Exercise aim: Print the lines that run from the line with "text_box [413, 626, 525, 683]" to the line with "text_box [292, 843, 399, 1091]", keeping both end lines, exactly as they appear in the entries below, and nothing else.

Record set:
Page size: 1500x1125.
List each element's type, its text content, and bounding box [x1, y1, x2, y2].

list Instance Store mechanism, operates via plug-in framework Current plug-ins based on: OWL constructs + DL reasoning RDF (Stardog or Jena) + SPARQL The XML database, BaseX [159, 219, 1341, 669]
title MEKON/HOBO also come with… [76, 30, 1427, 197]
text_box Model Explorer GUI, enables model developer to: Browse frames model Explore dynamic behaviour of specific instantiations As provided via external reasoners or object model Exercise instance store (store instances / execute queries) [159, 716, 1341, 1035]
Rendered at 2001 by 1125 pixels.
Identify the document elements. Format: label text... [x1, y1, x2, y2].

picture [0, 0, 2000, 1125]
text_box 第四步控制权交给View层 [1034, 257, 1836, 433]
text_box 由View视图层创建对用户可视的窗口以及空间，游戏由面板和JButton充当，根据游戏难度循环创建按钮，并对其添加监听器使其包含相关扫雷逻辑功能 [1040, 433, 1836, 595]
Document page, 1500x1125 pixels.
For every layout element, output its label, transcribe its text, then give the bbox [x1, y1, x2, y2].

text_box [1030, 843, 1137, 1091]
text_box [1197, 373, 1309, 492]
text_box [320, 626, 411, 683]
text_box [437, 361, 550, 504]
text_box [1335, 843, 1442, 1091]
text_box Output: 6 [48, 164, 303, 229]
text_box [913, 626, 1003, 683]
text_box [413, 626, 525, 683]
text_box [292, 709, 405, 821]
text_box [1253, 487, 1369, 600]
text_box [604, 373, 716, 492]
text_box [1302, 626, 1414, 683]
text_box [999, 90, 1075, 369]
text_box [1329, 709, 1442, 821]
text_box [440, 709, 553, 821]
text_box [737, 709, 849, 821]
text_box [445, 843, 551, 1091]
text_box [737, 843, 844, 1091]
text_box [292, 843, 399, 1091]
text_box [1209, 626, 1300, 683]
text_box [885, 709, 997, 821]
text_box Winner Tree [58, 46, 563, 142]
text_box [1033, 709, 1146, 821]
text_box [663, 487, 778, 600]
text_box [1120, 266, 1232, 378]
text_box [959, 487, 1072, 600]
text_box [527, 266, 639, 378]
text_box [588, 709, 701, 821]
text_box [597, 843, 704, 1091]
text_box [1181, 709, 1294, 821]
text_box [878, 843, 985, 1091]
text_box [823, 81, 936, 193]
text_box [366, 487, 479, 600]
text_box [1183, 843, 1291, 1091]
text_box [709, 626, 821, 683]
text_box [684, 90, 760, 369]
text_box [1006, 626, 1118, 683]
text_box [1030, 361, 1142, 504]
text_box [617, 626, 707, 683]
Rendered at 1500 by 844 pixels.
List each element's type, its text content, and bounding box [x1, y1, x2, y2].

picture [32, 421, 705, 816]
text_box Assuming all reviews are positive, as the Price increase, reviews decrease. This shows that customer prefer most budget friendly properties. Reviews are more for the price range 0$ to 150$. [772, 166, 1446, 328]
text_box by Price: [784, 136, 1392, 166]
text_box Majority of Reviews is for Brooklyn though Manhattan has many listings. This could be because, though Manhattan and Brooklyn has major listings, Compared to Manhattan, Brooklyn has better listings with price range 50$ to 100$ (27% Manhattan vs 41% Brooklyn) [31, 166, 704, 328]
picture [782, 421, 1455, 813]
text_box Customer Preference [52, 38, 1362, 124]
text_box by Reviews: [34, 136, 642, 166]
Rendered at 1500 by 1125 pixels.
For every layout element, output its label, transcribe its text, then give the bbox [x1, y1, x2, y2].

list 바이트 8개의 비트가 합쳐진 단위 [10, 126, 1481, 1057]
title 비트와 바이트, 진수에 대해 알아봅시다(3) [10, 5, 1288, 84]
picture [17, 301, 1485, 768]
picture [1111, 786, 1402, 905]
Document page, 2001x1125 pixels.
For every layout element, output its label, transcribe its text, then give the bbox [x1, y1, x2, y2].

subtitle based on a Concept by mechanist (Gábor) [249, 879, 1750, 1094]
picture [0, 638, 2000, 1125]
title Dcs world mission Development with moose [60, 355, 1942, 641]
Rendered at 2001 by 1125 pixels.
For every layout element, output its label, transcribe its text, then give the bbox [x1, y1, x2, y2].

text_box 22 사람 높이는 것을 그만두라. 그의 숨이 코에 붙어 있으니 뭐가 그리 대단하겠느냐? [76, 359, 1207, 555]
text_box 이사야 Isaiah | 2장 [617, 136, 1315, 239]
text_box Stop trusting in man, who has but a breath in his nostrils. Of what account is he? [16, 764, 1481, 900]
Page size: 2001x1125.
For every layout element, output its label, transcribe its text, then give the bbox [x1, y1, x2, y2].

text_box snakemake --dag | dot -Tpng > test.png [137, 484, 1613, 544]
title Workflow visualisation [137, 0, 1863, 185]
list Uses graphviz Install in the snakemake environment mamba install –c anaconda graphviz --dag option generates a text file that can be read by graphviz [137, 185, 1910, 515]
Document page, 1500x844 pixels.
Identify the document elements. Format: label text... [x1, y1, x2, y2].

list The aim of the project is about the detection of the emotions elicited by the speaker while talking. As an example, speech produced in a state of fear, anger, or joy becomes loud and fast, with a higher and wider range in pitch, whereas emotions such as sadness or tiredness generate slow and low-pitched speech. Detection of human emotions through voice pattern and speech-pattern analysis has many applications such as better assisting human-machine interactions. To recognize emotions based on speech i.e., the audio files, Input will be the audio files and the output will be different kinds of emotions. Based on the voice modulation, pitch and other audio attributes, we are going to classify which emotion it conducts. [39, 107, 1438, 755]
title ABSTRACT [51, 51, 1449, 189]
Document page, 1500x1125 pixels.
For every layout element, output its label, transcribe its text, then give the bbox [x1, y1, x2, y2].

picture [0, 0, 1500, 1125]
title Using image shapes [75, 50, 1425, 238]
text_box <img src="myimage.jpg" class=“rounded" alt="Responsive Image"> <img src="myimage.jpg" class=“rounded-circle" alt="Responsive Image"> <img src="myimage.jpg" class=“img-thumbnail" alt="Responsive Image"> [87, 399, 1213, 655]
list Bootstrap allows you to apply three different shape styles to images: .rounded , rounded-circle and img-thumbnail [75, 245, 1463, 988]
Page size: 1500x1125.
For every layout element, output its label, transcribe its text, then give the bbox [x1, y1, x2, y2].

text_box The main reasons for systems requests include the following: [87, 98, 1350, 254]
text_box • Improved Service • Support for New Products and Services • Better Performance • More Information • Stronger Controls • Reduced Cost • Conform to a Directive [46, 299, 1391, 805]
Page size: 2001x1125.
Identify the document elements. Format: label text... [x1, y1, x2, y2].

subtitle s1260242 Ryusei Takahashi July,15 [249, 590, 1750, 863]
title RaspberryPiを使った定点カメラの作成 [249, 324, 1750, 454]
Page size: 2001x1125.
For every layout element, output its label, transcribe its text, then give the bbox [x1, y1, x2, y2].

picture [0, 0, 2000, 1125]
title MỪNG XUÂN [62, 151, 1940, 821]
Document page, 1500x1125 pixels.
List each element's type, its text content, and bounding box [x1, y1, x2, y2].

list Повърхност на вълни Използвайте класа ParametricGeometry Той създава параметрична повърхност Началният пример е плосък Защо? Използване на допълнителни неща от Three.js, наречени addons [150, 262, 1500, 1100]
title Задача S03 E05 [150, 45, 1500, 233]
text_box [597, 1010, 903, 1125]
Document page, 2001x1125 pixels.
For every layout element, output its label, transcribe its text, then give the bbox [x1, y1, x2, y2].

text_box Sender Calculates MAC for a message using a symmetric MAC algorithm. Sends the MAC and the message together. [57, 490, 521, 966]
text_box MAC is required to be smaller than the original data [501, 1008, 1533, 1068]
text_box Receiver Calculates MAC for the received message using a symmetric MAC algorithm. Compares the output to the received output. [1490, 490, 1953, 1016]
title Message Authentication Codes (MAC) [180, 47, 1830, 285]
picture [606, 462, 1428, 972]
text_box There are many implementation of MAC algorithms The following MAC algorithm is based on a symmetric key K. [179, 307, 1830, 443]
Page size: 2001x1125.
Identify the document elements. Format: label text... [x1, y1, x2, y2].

Your response:
text_box [413, 626, 525, 683]
text_box [292, 709, 405, 821]
text_box [1253, 487, 1369, 600]
text_box [604, 373, 716, 492]
text_box [1302, 626, 1414, 683]
text_box [999, 90, 1075, 369]
text_box [1329, 709, 1442, 821]
text_box [440, 709, 553, 821]
text_box [737, 709, 849, 821]
text_box [445, 843, 551, 1091]
text_box [737, 843, 844, 1091]
text_box [292, 843, 399, 1091]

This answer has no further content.